El encuentro de Rajoy y Bárcenas en Génova

Luis Bárcenas asegura que mostró unos papeles a Mariano Rajoy y Javier Arenas, en presencia de su mujer Rosalía Iglesias, que demostraban unas comisiones ilegales de 200.000 euros del PP de Castilla-La Mancha.

Desde que estalla el escándalo y se publican los 'papeles de Bárcenas', el extesorero destaca un encuentro de varias horas con Mariano Rajoy, en su despacho de Génova. Asisten también su mujer y Javier Arenas como amigo y vicesecretario del partido.
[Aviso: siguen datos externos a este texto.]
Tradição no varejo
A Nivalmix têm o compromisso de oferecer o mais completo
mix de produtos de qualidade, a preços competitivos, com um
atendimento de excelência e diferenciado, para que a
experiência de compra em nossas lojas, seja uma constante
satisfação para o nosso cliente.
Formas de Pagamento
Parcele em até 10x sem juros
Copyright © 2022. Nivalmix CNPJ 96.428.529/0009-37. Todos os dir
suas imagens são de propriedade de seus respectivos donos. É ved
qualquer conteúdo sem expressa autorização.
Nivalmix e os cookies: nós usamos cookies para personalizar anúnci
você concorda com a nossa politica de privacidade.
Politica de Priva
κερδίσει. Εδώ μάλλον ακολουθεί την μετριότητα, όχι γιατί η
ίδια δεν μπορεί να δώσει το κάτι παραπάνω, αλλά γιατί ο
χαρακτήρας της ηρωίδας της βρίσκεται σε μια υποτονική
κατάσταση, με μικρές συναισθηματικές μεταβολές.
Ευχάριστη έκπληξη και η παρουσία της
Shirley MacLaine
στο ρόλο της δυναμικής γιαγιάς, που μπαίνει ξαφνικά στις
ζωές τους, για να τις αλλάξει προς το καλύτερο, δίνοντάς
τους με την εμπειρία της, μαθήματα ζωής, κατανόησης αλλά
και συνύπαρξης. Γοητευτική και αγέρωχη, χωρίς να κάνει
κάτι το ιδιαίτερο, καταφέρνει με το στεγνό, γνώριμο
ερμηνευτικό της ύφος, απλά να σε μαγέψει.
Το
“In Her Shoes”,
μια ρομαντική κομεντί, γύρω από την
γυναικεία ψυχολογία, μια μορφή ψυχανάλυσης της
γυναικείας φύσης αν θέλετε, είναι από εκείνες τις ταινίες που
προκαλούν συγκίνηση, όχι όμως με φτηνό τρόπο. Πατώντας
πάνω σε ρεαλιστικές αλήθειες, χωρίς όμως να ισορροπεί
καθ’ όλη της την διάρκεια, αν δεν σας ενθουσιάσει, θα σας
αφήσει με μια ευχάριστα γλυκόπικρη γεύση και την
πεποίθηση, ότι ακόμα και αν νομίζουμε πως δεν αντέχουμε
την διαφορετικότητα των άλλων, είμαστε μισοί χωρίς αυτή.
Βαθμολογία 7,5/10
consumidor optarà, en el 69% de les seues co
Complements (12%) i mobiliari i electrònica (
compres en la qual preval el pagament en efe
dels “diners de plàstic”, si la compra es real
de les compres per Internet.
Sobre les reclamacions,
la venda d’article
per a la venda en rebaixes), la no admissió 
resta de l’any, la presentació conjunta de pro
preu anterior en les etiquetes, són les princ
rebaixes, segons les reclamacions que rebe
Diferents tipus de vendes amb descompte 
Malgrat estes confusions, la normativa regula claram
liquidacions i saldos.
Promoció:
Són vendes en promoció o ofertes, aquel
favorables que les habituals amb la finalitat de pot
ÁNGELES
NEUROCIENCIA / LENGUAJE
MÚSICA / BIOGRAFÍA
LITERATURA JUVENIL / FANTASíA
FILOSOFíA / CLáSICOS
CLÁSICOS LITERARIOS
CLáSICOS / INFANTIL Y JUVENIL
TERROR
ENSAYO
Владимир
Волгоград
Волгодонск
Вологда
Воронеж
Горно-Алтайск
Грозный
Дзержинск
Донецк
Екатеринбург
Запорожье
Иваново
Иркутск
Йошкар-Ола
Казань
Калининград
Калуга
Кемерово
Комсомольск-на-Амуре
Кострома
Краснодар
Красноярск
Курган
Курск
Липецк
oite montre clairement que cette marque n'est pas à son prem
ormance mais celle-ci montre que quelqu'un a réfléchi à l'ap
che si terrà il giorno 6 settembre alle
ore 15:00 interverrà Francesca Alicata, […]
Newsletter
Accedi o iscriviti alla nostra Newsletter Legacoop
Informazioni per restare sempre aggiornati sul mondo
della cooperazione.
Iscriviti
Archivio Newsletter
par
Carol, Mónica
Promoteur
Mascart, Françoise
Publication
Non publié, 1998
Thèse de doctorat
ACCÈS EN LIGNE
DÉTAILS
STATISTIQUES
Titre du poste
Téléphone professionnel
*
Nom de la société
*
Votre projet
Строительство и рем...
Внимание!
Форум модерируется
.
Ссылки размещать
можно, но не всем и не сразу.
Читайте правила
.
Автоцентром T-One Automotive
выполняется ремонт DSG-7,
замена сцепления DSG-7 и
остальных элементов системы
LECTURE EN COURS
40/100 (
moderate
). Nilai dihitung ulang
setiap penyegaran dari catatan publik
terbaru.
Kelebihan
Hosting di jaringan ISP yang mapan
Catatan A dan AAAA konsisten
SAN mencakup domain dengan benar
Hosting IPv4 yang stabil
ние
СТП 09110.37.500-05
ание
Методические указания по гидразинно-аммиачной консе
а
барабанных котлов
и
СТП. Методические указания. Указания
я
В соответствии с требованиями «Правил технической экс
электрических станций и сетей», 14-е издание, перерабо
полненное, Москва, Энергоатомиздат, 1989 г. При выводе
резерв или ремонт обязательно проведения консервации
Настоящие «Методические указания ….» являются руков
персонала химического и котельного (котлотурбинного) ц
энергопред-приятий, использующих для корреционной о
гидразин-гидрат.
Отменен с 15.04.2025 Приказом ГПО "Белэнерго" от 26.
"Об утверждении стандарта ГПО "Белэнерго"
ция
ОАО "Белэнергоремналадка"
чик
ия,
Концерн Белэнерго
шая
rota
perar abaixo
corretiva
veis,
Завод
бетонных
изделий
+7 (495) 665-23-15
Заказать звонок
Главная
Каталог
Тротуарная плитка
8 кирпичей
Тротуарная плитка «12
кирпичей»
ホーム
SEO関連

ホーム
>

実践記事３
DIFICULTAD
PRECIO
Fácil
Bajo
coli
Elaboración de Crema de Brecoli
Así sería la distribución en la reunión: Rosalía Iglesias y el presidente sentados hombro con hombro, frente a una mesa baja y con la espalda pegada a la pared. Enfrente, Arenas y Bárcenas. La tensión llega cuando el extesorero acusa a la secretaria general María Dolores de Cospedal de estar detrás de las informaciones que se están publicando contra él.

"!Me están machacando! O le paras los pies a esta tía o te quedas sin secretaria general (...) La única irregularidad que yo he cometido en estos años, en esta casa, ha sido por esta señora". Aprovecha entonces para mostrarles unos documentos que acreditan el cobro de una comisión de 200.000 euros encargada por el Partido Popular de Cospedal de Castilla-La Mancha a cambio de una adjudicación a una empresa en Toledo.

Según el Ayuntamiento de la ciudad, se refiere al contrato de limpieza obtenido por la empresa Sufi, de Sacyr, con una vigencia de diez años y todavía en vigor. La bomba soltada por Bárcenas hace que Rajoy se eche literalmente las manos a la cabeza. "!Por Dios, Luis, cómo puedes tener esos papeles! Templanza, Luis, templanza. Eres víctima de una persecución política. Esto no va contra ti, va contra mí".

Asegura Bárcenas que Rajoy cambia el tono y habla también con su mujer. "Rosa, no os vamos a abandonar". Arenas se úne también a esa solidaridad cogiéndole el brazo a Rosalia Iglesias. Y no termina ahí la reunión. Aprovecharon también para pactar la estrategia a seguir: Bárcenas dejaba formalmente el puesto, pero seguía cobrando y mantenía el coche y demás beneficios.